> Teks yang Ditampilkan
5. مَّا لَهُم بِهِۦ مِنْ عِلْمٍ وَلَا لِءَابَآئِهِمْ ۚ كَبُرَتْ كَلِمَةً تَخْرُجُ مِنْ أَفْوَٰهِهِمْ ۚ إِن يَقُولُونَ إِلَّا كَذِبًا
mā lahum bihī min ‘ilmiw wa lā li`ābā`ihim, kaburat kalimatan takhruju min afwāhihim, iy yaqụlụna illā każibā
5. Mereka sekali-kali tidak mempunyai pengetahuan tentang hal itu, begitu pula nenek moyang mereka. Alangkah buruknya kata-kata yang keluar dari mulut mereka; mereka tidak mengatakan (sesuatu) kecuali dusta.
Tafsir :
Dalam ayat ini Allah subhanahu wa ta’ala menjelaskan bahwasanya mereka tidak punya ilmu sedikitpun tentang hal tersebut (yaitu dalam pernyataan Allah punya anak) begitu juga nenek moyang mereka, semuanya tidak memiliki pengetahuan tentang hal tersebut.
Sebagian ulama berpendapat lain tentang maksud dari بِهِ “tentang hal itu”. Mereka (diantaranya Al-Alusy) mengatakan bahwasanya yang dimaksud dengan “hal itu” adalah disebabkan mereka tidak mengetahui tentang sifat-sifat Allah subhanahu wa ta’ala, mereka pun tidak mengetahui apa yang boleh bagi Allah subhanahu wa ta’ala dan apa yang haram bagi Allah subhanahu wa ta’ala, sehingga dengan beraninya mereka pun mengatakan bahwa Allah subhanahu wa ta’ala memiliki anak([1]). Jika kita bertanya kepada mereka, pasti mereka akan menjawab bahwa hal tersebut mereka dapatkan dari nenek moyang mereka, maka dalam ayat ini juga Allah subhanahu wa ta’ala membantah mereka bahwasanya mereka tidak memiliki ilmu dan nenek moyang mereka juga tidak memiliki ilmu tentang hal itu. Sejatinya yang mereka lakukan hanya fanatik buta, jika seseorang tidak memiliki ilmu maka mestinya jangan menyangka bahwa nenek moyangnya memiliki ilmu, ini adalah perilaku yang salah. Tidak jarang kita menemukan orang tidak memiliki ilmu, ia melakukan atau mengutarakan pendapat, kemudian berdalil bahwa itu dari nenek moyangnya, seakan-akan nenek moyangnya pasti memiliki ilmu, padahal ternyata tidaklah demikian.
Kemudian firman Allah subhanahu wa ta’ala,
كَبُرَتْ كَلِمَةً تَخْرُجُ مِنْ أَفْوَاهِهِمْ ۚ إِنْ يَقُولُونَ إِلَّا كَذِبًا
“Alangkah buruknya kata-kata yang keluar dari mulut mereka; mereka tidak mengatakan (sesuatu) kecuali dusta.”

> Tugas
[1] Tulis ulang tanpa perubahan baris-baris dalam daftar di bawah, mulai dari baris yang memuat "family: Oleaceae" sampai baris yang memuat "genus: Ptilidium", termasuk kedua baris tersebut.
[2] Lanjutkan teks tafsir ayat di atas, mulai setelah kalimat terakhir yang ditampilkan.

> Bahan yang Tersedia
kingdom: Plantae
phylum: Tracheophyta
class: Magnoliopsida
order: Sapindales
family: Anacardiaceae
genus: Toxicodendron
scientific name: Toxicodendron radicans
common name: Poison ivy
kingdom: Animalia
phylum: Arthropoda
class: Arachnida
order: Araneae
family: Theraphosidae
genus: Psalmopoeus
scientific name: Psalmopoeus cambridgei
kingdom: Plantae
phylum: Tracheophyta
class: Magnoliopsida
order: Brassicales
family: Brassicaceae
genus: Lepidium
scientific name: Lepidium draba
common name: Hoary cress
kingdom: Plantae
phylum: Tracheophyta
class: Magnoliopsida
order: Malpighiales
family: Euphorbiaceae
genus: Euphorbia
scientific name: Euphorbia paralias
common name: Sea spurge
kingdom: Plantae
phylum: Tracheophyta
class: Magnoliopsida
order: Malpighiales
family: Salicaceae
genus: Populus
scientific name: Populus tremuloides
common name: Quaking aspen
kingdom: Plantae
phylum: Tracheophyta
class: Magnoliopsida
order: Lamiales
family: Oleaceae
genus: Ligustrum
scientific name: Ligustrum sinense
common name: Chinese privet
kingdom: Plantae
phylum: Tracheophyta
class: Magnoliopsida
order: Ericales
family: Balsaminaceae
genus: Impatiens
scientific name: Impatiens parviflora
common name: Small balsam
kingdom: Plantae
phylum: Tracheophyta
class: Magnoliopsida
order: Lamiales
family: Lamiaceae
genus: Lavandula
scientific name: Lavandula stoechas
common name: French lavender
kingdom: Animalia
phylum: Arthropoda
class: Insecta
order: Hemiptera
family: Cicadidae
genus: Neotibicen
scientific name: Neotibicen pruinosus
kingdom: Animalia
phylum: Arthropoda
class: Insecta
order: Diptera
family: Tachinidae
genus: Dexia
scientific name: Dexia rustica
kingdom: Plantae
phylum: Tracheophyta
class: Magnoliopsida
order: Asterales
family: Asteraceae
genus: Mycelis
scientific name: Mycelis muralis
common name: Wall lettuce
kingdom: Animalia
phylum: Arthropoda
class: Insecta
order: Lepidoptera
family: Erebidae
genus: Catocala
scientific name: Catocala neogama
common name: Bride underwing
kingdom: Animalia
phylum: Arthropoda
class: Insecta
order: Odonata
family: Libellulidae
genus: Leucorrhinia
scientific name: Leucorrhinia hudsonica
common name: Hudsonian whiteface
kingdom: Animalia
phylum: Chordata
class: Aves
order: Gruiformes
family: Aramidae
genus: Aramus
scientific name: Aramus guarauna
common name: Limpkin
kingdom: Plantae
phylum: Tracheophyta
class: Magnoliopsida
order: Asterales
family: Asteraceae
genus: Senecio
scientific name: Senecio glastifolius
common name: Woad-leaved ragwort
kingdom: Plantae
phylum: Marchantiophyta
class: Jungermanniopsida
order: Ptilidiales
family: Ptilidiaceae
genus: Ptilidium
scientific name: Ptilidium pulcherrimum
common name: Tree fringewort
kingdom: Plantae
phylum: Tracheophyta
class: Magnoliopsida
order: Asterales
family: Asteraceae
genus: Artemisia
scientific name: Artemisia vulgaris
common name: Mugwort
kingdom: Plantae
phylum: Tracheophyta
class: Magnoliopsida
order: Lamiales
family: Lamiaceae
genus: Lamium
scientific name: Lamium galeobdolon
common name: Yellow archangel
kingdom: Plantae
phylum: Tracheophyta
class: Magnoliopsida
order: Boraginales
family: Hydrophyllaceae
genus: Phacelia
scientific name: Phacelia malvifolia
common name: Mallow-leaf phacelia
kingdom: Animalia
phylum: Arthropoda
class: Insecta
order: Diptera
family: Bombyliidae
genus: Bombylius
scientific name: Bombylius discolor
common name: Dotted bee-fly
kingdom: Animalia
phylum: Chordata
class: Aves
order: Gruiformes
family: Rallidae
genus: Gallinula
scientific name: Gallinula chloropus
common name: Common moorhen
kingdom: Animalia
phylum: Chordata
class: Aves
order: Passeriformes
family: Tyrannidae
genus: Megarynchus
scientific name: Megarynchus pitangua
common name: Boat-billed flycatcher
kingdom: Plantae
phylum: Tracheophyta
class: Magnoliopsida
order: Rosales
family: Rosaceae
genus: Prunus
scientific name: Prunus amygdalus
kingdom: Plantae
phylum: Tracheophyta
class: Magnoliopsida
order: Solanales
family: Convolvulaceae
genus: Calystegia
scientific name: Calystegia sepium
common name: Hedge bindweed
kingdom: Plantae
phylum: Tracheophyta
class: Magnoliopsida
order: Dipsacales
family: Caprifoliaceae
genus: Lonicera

> Jawaban Tiap Tugas
[1]
family: Oleaceae
genus: Ligustrum
scientific name: Ligustrum sinense
common name: Chinese privet
kingdom: Plantae
phylum: Tracheophyta
class: Magnoliopsida
order: Ericales
family: Balsaminaceae
genus: Impatiens
scientific name: Impatiens parviflora
common name: Small balsam
kingdom: Plantae
phylum: Tracheophyta
class: Magnoliopsida
order: Lamiales
family: Lamiaceae
genus: Lavandula
scientific name: Lavandula stoechas
common name: French lavender
kingdom: Animalia
phylum: Arthropoda
class: Insecta
order: Hemiptera
family: Cicadidae
genus: Neotibicen
scientific name: Neotibicen pruinosus
kingdom: Animalia
phylum: Arthropoda
class: Insecta
order: Diptera
family: Tachinidae
genus: Dexia
scientific name: Dexia rustica
kingdom: Plantae
phylum: Tracheophyta
class: Magnoliopsida
order: Asterales
family: Asteraceae
genus: Mycelis
scientific name: Mycelis muralis
common name: Wall lettuce
kingdom: Animalia
phylum: Arthropoda
class: Insecta
order: Lepidoptera
family: Erebidae
genus: Catocala
scientific name: Catocala neogama
common name: Bride underwing
kingdom: Animalia
phylum: Arthropoda
class: Insecta
order: Odonata
family: Libellulidae
genus: Leucorrhinia
scientific name: Leucorrhinia hudsonica
common name: Hudsonian whiteface
kingdom: Animalia
phylum: Chordata
class: Aves
order: Gruiformes
family: Aramidae
genus: Aramus
scientific name: Aramus guarauna
common name: Limpkin
kingdom: Plantae
phylum: Tracheophyta
class: Magnoliopsida
order: Asterales
family: Asteraceae
genus: Senecio
scientific name: Senecio glastifolius
common name: Woad-leaved ragwort
kingdom: Plantae
phylum: Marchantiophyta
class: Jungermanniopsida
order: Ptilidiales
family: Ptilidiaceae
genus: Ptilidium

[2]
Di sini Allah subhanahu wa ta’ala menyifati bahwasanya perkataan mereka sangat buruk, yaitu perkataan mereka bahwasanya Allah subhanahu memiliki anak. Sebagian ulama menjelaskan, mengapa kalimat tersebut sangat buruk? Jawabannya adalah karena terkadang banyak hal-hal yang terlintas dalam benak manusia, namun mereka tidak sampai mengucapkannya. Seperti seseorang yang berburuk sangka kepada Allah, namun dia berusaha menyingkirkan pikiran buruk tersebut dari benaknya dan tidak sampai mengungkapkannya, apalagi sempat berpikir Allah memiliki anak, karena hal ini tidak akan terbetik dalam benak manusia. Tetapi faktanya perkara yang sangat berat tersebut berani diucapkan oleh orang-orang Nasrani, bahkan mereka sampai meyakininya, karenanya Allah subhanahu wa ta’ala mengatakan “Alangkah buruknya kata-kata yang keluar dari mulut mereka”, artinya banyak perkara buruk dalam benak manusia namun tidak mereka ungkapkan, dan ternyata yang perkara sangat buruk ini dengan beraninya diungkapkan oleh orang-orang Nasrani, mereka tidak mengucapkannya kecuali hanya kedustaan.
Ibnu Taimiyyah menjelaskan bahwasanya banyak orang-orang Nasrani yang jahil/bodoh. Mereka menerima keyakinan ini dari nenek moyang mereka, yaitu dalam hal Allah memiliki anak. Padahal dahulu nenek moyang mereka banyak berselisih pendapat, mereka juga tidak mengerti apa yang mereka ucapkan. Karenanya Ibnu Taimiyyah berkata tentang mereka “Sungguh aneh orang-orang Nasrani, mereka meyakini sesuatu yang mereka tahu bahwasanya mereka tidak mengerti hakikat sesuatu tersebut”.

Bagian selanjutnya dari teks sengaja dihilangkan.